ACTIVITY LIST:
**A)** Render this sentence from the account of sleeping in homeless shelters in Cherbourg in French: "This was an unplanned adventure that spanned 22 hours in the streets of the city."
**B)** Carry on the account of sleeping in homeless shelters in Cherbourg, starting after its final sentence.

=== SELECTED TEXT ===

Friday, December 30, 2016

The final adventure of 2016: Sleeping in homeless shelters in Cherbourg

29/12 - I spent last night sleeping in a homeless shelter a couple of miles away from where I live in Cherbourg.

This was an unplanned adventure that spanned 22 hours in the streets of the city. I was fuming throughout, but at the same time I knew it would be a funny story in the future; It was the unlucky combination of circumstances that made this tale so shitty.

Here are some seemingly unrelated elements which joined forces to become a massive inconvenience to me over this time span, one worthy of documentation:
  • I left with a light jacket and a scarf, over a T-shirt and a pair of gloves. 
  • The three other people who live in the flat are not here, though I did not realize this at the time. 
  • My American bank had locked my debit card, thus disabling my ability to withdraw cash; I have been using a credit card.
  • My phone was dead, and I did not have a charging cable.
  • Hotels usually close for the night at 9 p.m.
As you read this account, pay attention to all of the places where the aforementioned limitations hindered me. It was a perfect storm of lousy circumstances and bad luck, the kind of foul concoction I might never encounter again. But, also take note of the treatment I received from others throughout the night; They tried their best to help me. Those of Cherbourg have been friendly to me so far, and I have noticed that people tend to automatically switch to English when they hear me speak French. But, I still made myself understood in French, and that alone is an an accomplishment.

=== AVAILABLE DATA ===

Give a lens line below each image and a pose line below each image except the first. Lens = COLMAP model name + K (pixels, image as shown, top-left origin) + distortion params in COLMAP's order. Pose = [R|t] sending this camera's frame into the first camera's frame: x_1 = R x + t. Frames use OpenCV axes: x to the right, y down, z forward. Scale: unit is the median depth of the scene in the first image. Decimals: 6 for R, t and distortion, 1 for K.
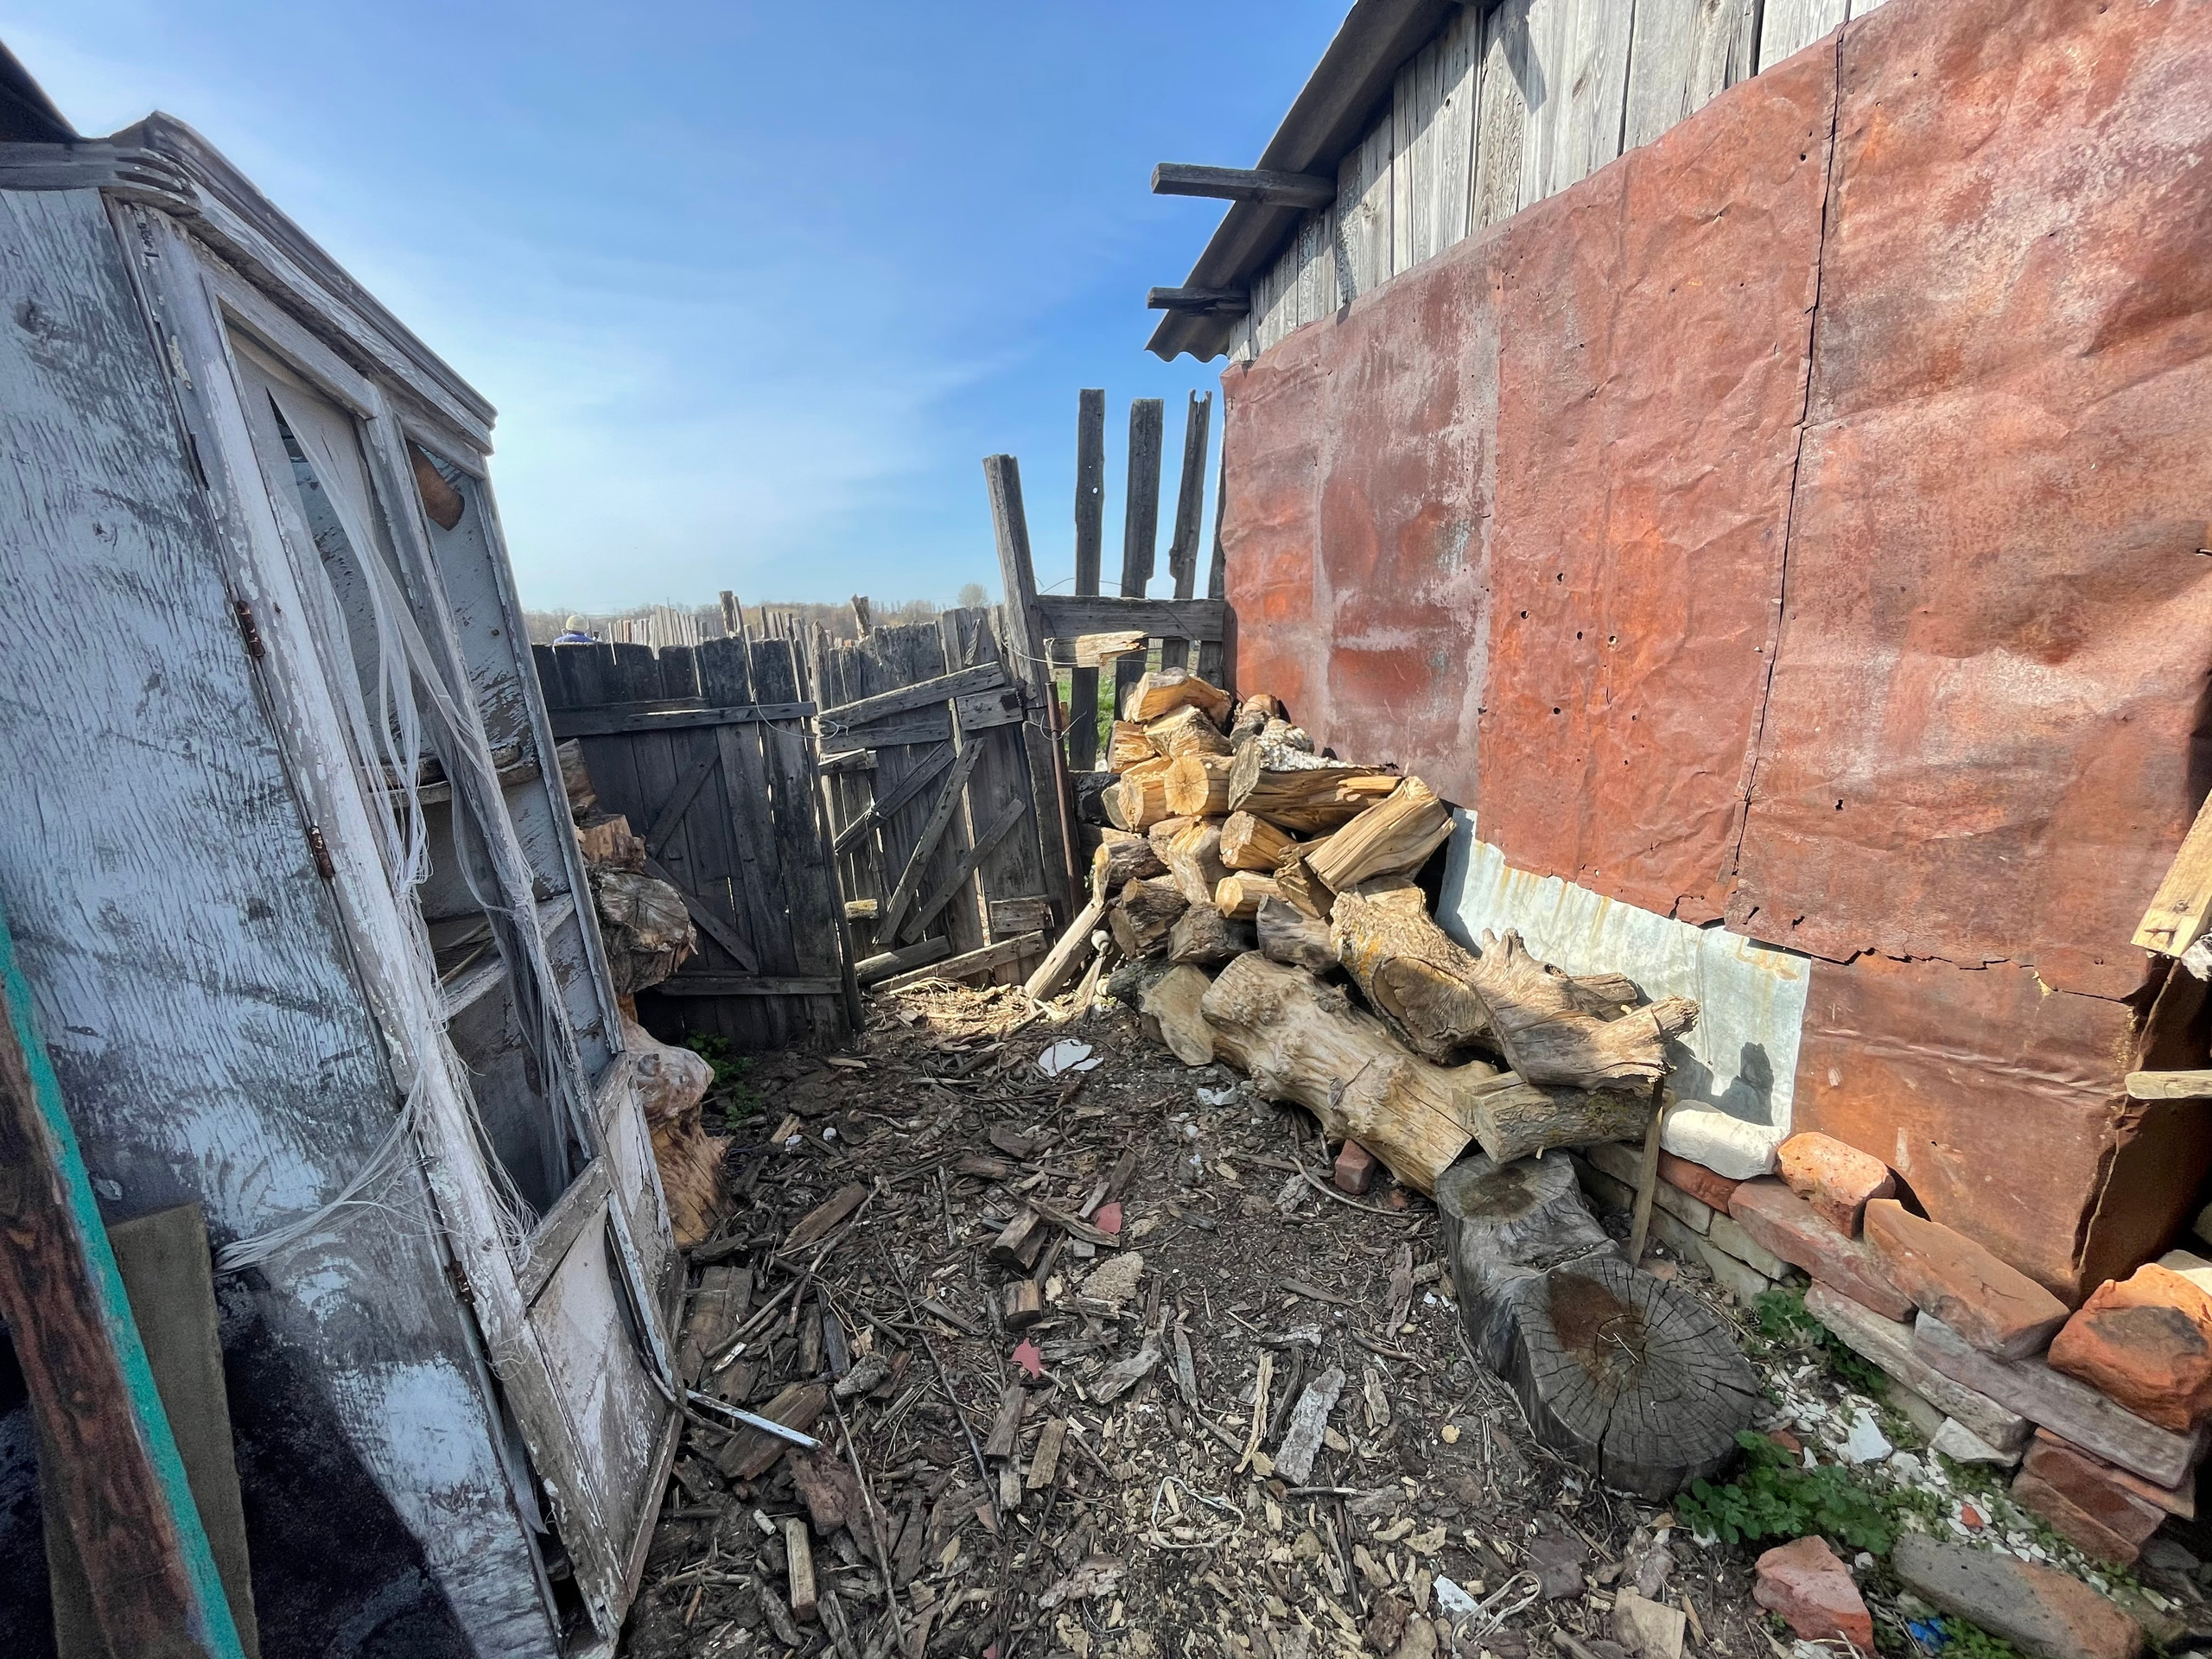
lens RADIAL K [[918.6, 0, 1103.4], [0, 918.6, 833.3], [0, 0, 1]] dist [-0.002330, 0.002033]
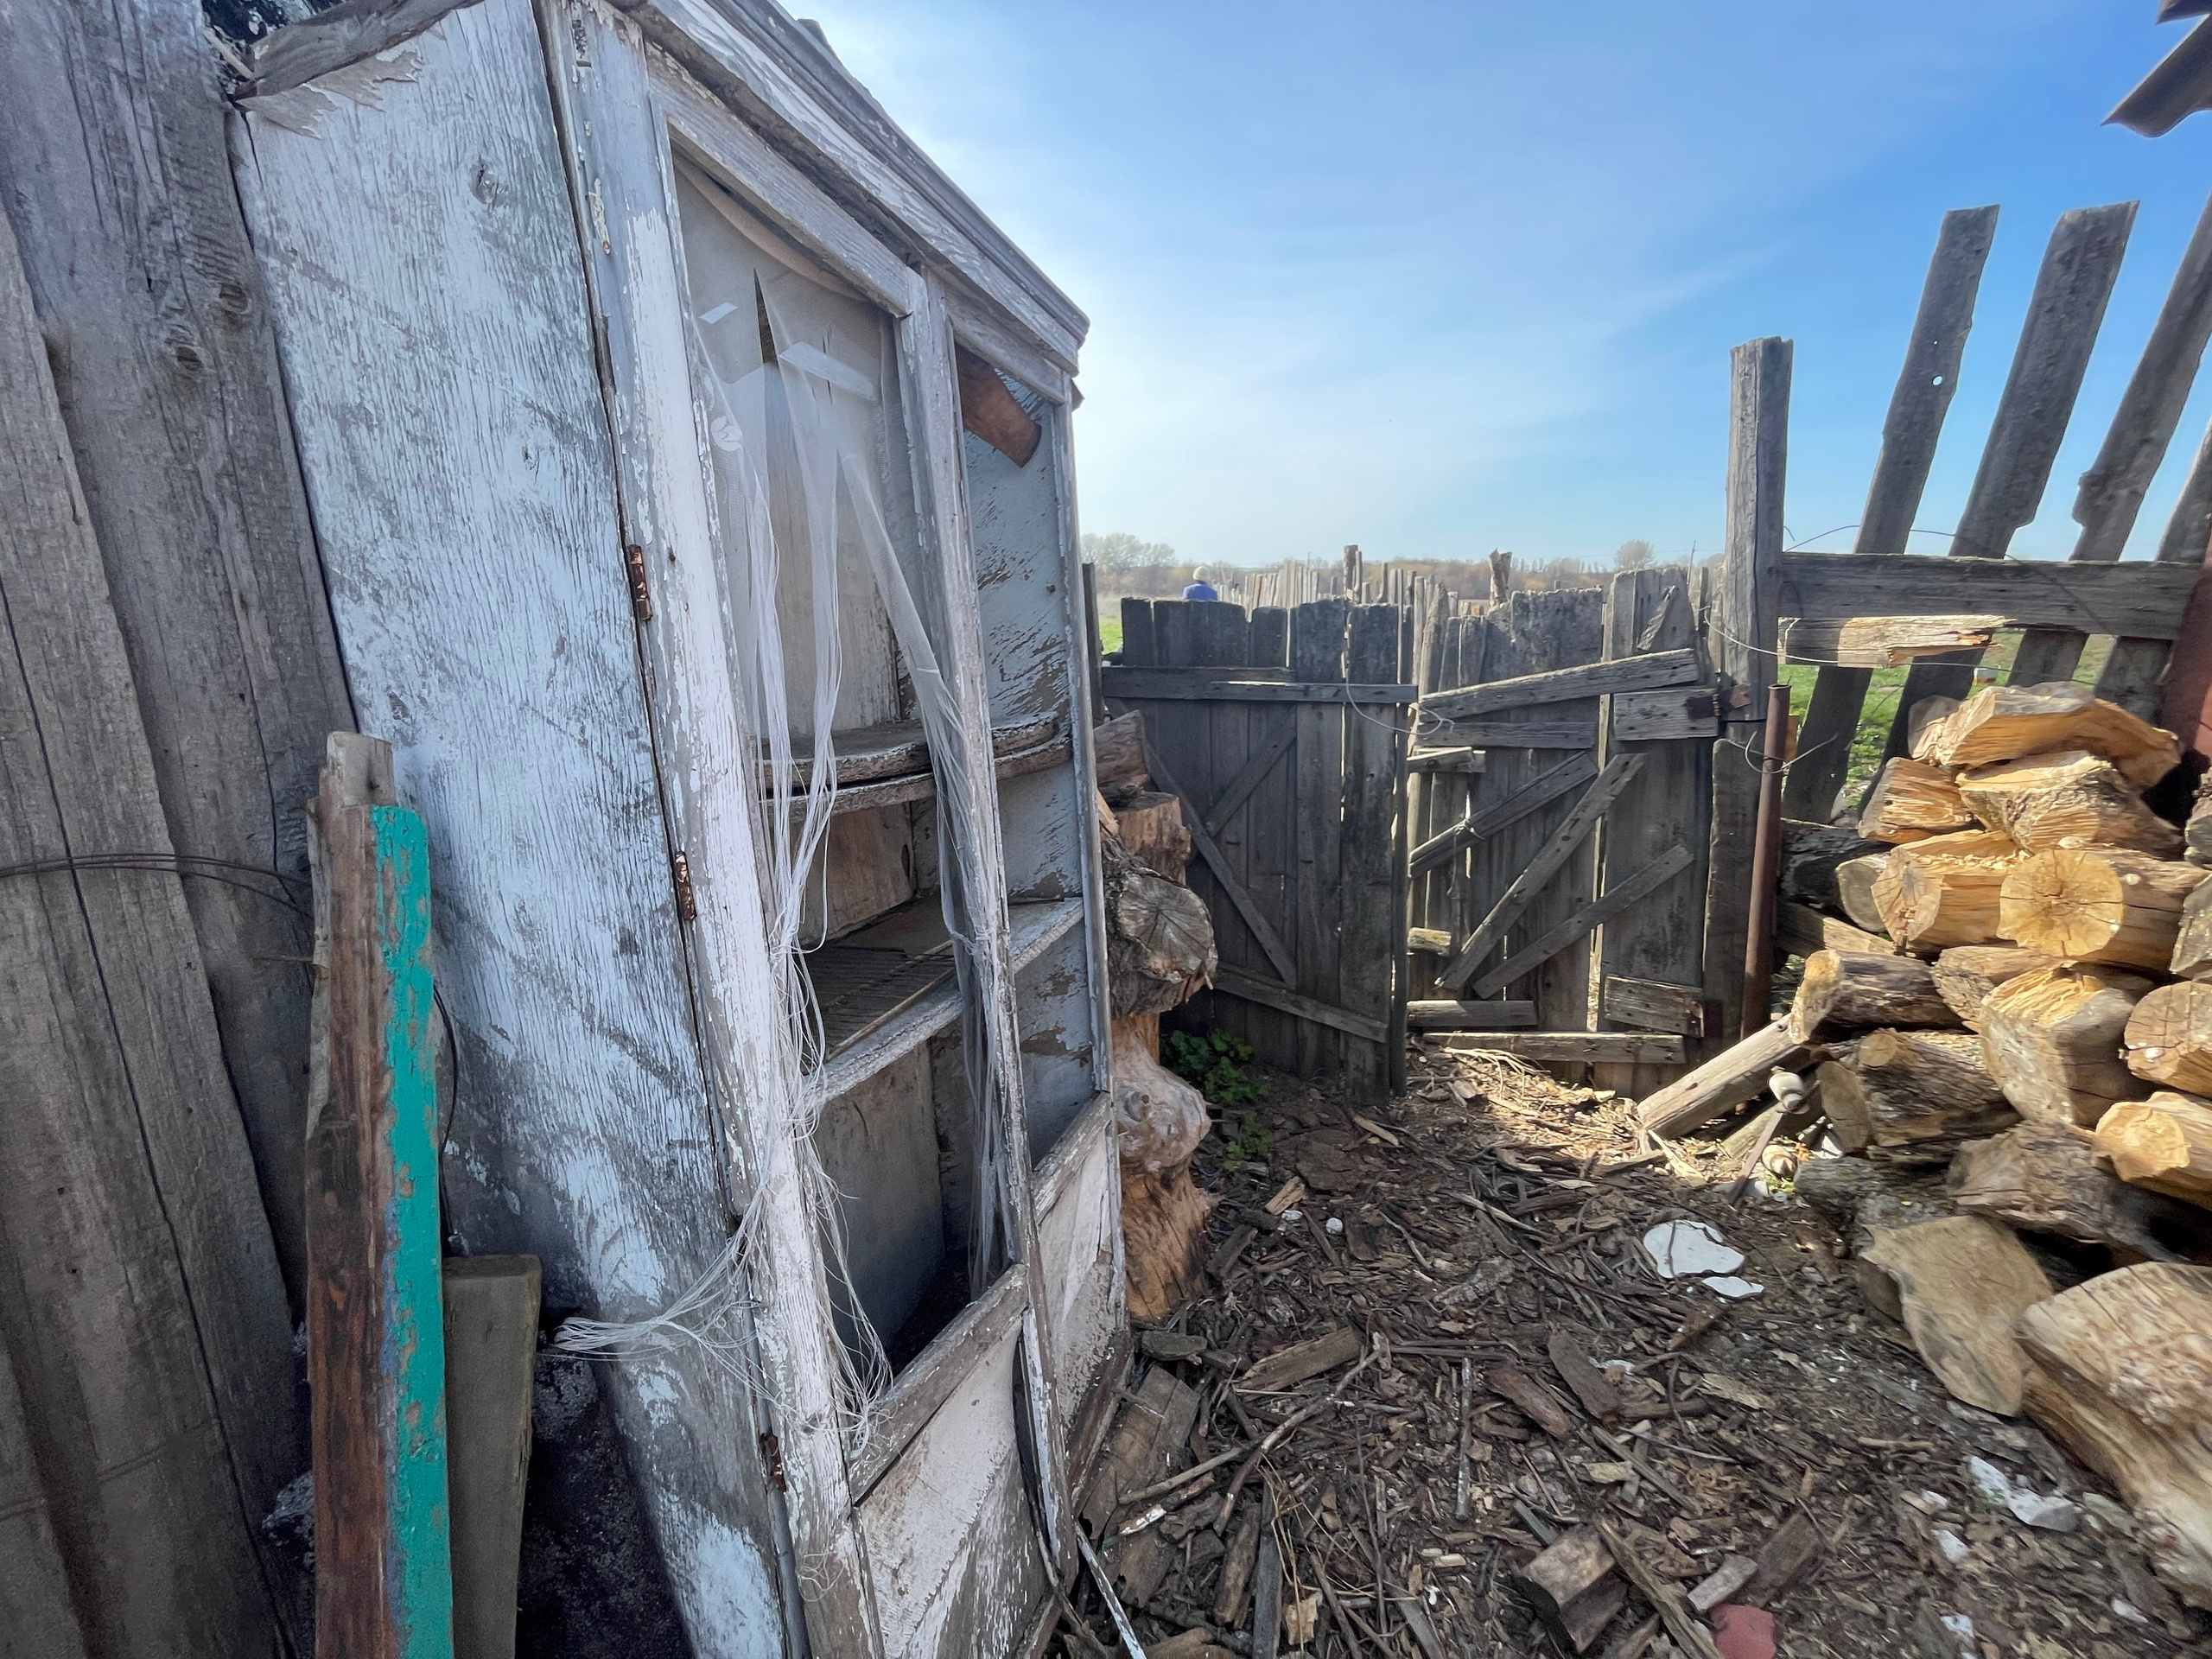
lens RADIAL K [[918.6, 0, 1104.2], [0, 918.6, 826.6], [0, 0, 1]] dist [-0.002330, 0.002033]
pose [[0.799725, 0.178486, -0.573222, -0.078381], [-0.157539, 0.983716, 0.086513, -0.071079], [0.579329, 0.021118, 0.814820, 0.287612]]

===

TASK-BY-TASK RESULTS:
**A)** C'était une aventure imprévue qui s'est étendue sur 22 heures dans les rues de la ville.

**B)**
The act of traveling almost always calls for critical thinking, because sometimes plans have to dramatically change. You have to find where you will lay your head at night, as well as transportation; it's like a puzzle. But, last night my mind was constantly racing. What do I do? Where should I go? Who should I ask? Though I made some bad decisions fueled by alcohol, it still ended up fine. And now, in the warmth and comfort of my own flat, I can't help but laugh at myself and that situation. Repeatedly.

Finally, I kept a useful quote in mind from the infamous Jack Sparrow, because it would keep me calm: The problem is not the problem. The problem is your attitude about the problem.

It all stemmed from the fact I had left my flat without my key yesterday afternoon to buy groceries.

I decided to wait by the front door of my flat until someone entered or exited. I pressed each doorbell multiple times throughout this time, and I rapped on the windows. After several hours of this and nothing happening, I walked to the Irish pub in the center of town because it has free Wifi. I do not have a French phone number so I couldn't call anyone.

After a couple of beers and my friends being notified of my situation, I learned about the existence of an old lady who lives near me and has a duplicate of my house key. But before I could learn specifically where she lives, my phone died for good. I went back to the flat, thinking someone had returned by now (19:00). No one was there. By this point, more than a few colorful sentence enhancers escaped my mouth.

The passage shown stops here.